Goal a: In the blog post below, where had the copy of Peter and Wendy been left face-down?

Passage:
++++++++++++++++++++

Thursday, September 23, 2010

a few encounters with the irrecuperable



ZMKC remembers reading when she was small. One teacher gave her books she liked; another didn't. Now I jump from that story into this one. When I was a child, of preschool age I think, my father used to read a few pages from a book to me every night before I went to sleep. The book was Peter and Wendy, which I remember being titled Peter Pan and Wendy, but my memory must be wrong. The book is called Peter and Wendy, by J.M. Barrie, published in 1911 by Hodder & Stoughten, and it's the same book that most people know as plain Peter Pan.* Our copy was an old one.

One day I am in my room, where Peter and Wendy has been left face-down on my dressing table (which seems high to me). I am so impatient for the rest of the story that I take the book down and read to the end. This is wrong, I know, because I am not supposed to be reading Peter -- in fact I am not supposed to be able to read at all, but that distinction is too fine-grained for my mind to handle, and I only recognise that the book has been left within reach because there is an expectation on the part of the adults that it will be left unread, and that when my father comes in that evening the book will be as he left it, as far as my awareness of its contents is concerned. I will know nothing beyond the place where he chose to stop. I will be ignorant, from that point forwards, of the story. It is as if we have pitched camp in a fixed place, and tomorrow we will hike over the hill together. But I have walked off on my own.

++++++++++++++++++++

Goal b: Gather every line of the records below that contains the string "context".

Items from a dataset:
++++++++++++++++++++

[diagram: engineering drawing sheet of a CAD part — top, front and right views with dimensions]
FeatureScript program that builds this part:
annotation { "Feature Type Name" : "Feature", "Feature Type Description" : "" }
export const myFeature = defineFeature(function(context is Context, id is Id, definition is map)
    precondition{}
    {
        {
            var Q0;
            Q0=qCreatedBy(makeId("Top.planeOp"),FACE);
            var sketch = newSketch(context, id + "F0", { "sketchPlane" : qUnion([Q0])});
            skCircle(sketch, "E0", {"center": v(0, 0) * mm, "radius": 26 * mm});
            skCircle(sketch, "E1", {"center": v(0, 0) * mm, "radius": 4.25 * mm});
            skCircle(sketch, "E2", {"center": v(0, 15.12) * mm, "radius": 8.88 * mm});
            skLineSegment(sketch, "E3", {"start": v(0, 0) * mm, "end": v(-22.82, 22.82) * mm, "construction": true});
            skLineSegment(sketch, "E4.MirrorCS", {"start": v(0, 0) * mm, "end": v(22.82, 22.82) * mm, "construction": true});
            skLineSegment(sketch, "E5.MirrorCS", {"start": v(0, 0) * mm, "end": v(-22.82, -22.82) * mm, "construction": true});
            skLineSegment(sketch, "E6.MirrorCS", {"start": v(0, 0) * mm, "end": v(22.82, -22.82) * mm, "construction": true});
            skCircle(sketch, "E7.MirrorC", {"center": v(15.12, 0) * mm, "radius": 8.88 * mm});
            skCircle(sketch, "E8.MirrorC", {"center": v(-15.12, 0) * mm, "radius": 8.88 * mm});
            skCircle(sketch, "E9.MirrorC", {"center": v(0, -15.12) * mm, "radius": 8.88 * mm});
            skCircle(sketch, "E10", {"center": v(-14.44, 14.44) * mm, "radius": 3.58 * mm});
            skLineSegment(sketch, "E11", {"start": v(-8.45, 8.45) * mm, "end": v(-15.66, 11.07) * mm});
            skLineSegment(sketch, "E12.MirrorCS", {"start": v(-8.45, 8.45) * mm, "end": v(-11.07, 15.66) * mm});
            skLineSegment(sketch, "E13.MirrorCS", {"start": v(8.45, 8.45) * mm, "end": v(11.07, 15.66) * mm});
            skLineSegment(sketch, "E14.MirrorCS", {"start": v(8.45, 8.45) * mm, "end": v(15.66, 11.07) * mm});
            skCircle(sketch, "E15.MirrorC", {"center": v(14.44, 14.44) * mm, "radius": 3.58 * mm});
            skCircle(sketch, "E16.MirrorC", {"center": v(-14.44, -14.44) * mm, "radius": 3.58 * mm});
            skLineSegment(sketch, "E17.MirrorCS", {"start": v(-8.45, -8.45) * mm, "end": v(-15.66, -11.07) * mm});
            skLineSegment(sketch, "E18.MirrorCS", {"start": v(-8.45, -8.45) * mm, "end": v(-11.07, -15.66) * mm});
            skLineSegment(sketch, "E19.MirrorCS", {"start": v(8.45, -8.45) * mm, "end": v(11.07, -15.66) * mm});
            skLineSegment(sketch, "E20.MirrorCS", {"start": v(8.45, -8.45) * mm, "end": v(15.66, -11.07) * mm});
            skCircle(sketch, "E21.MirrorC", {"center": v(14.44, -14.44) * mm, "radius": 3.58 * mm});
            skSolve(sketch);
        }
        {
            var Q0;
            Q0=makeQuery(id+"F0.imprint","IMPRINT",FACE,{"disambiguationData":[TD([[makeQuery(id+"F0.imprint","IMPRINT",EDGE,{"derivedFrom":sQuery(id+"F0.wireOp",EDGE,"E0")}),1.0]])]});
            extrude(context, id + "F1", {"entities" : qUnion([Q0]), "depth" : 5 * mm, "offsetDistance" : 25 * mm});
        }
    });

++++++++++++++++++++

Expected output a: On the narrator's dressing table.

Expected output b:
export const myFeature = defineFeature(function(context is Context, id is Id, definition is map)
            var sketch = newSketch(context, id + "F0", { "sketchPlane" : qUnion([Q0])});
            extrude(context, id + "F1", {"entities" : qUnion([Q0]), "depth" : 5 * mm, "offsetDistance" : 25 * mm});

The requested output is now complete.